Data supplied section start

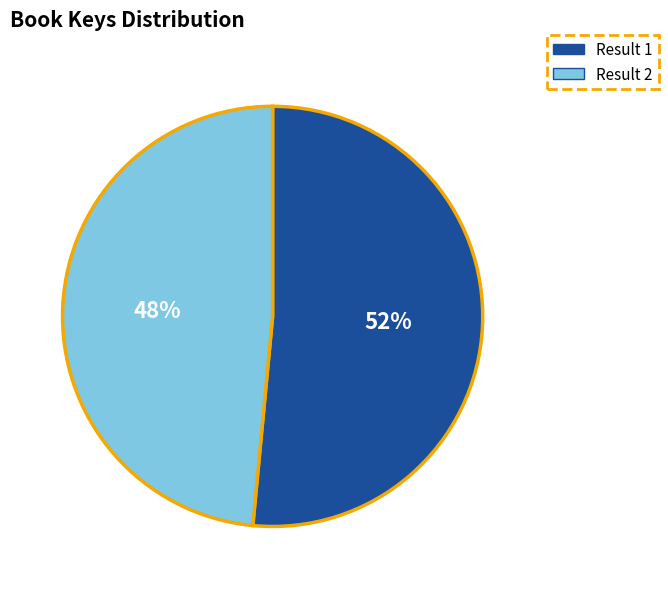

Which category has the biggest portion of the pie?

Result 1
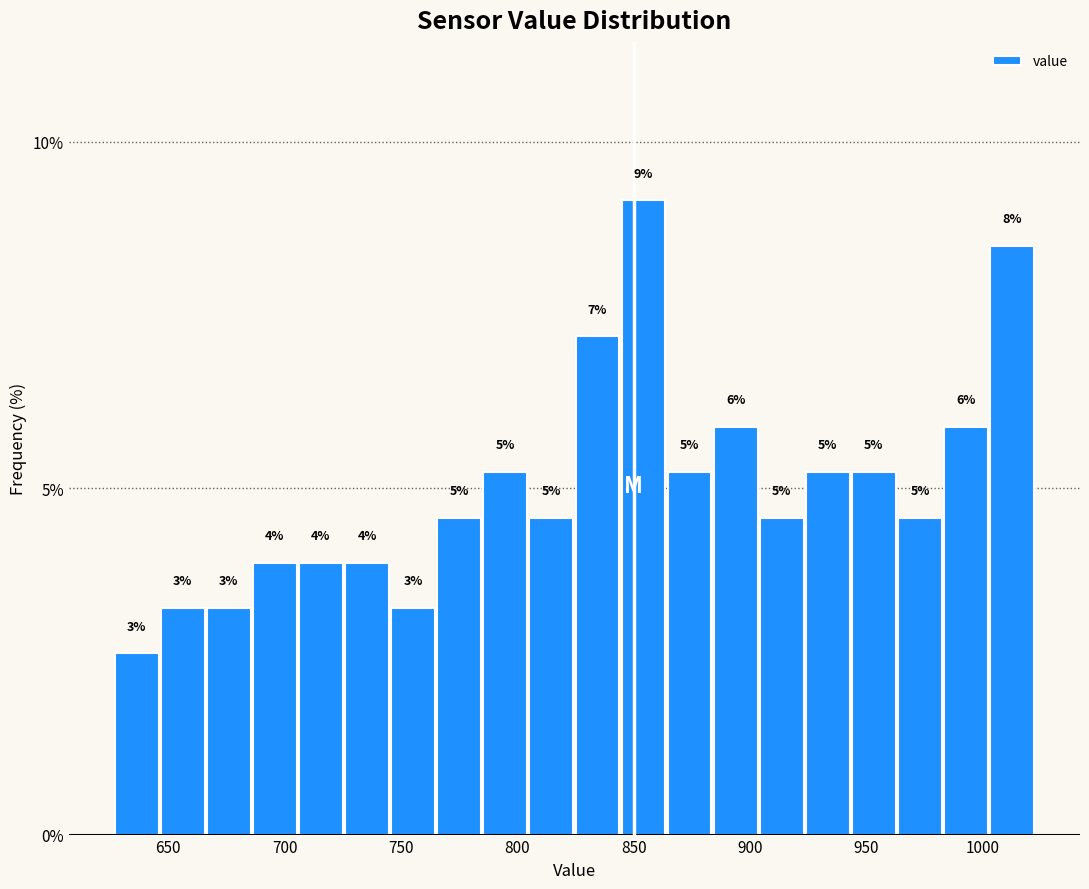

Around what value on the x-axis is the tallest bar? Give the approximate position of its centre, as read against the axis.

855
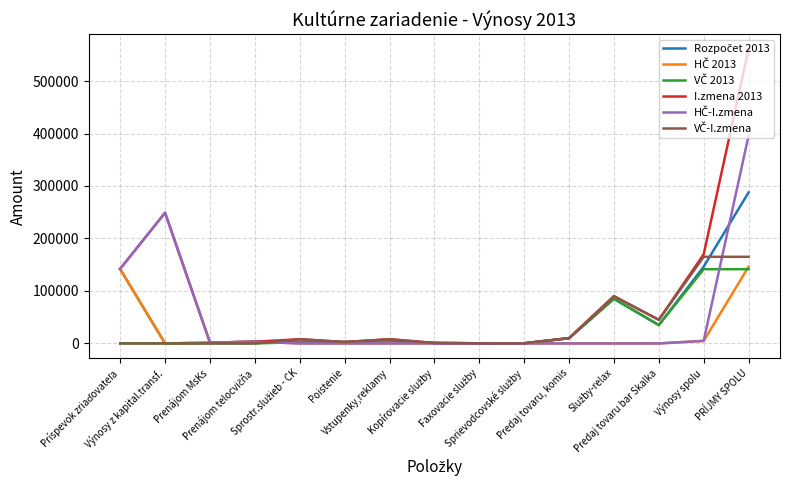

What is the difference between the second highest and minimum values in the I.zmena 2013 series?

248726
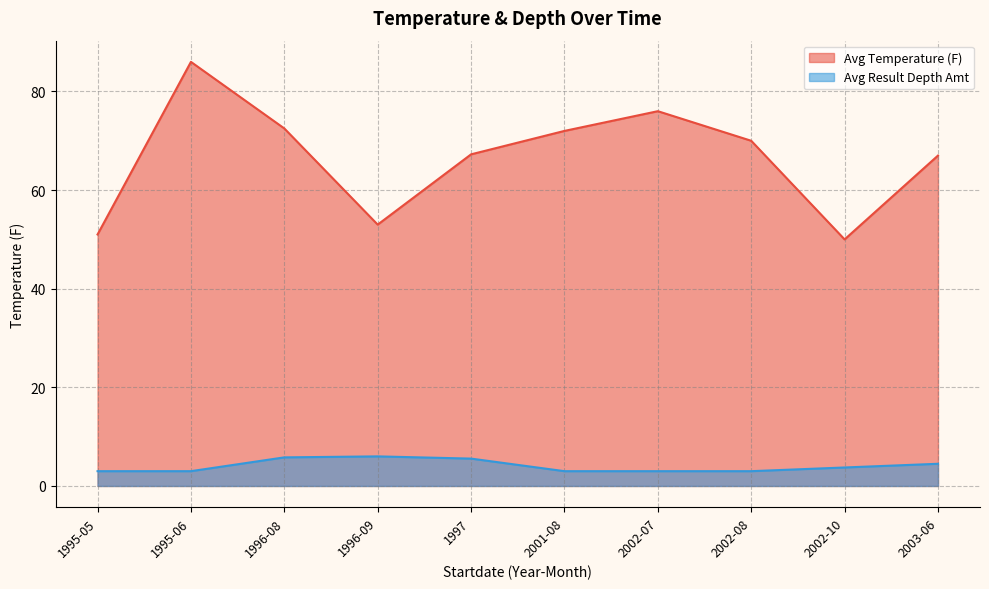

True or false: Avg Result Depth Amt has a value of 3.5 at 1996-08.

False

Data supplied section end

» **Your assignment**
Please retype the text of every entry above word for word, leaving the pictures out.

» **Completed exercise**
Which category has the biggest portion of the pie?

Result 1

Around what value on the x-axis is the tallest bar? Give the approximate position of its centre, as read against the axis.

855

What is the difference between the second highest and minimum values in the I.zmena 2013 series?

248726

True or false: Avg Result Depth Amt has a value of 3.5 at 1996-08.

False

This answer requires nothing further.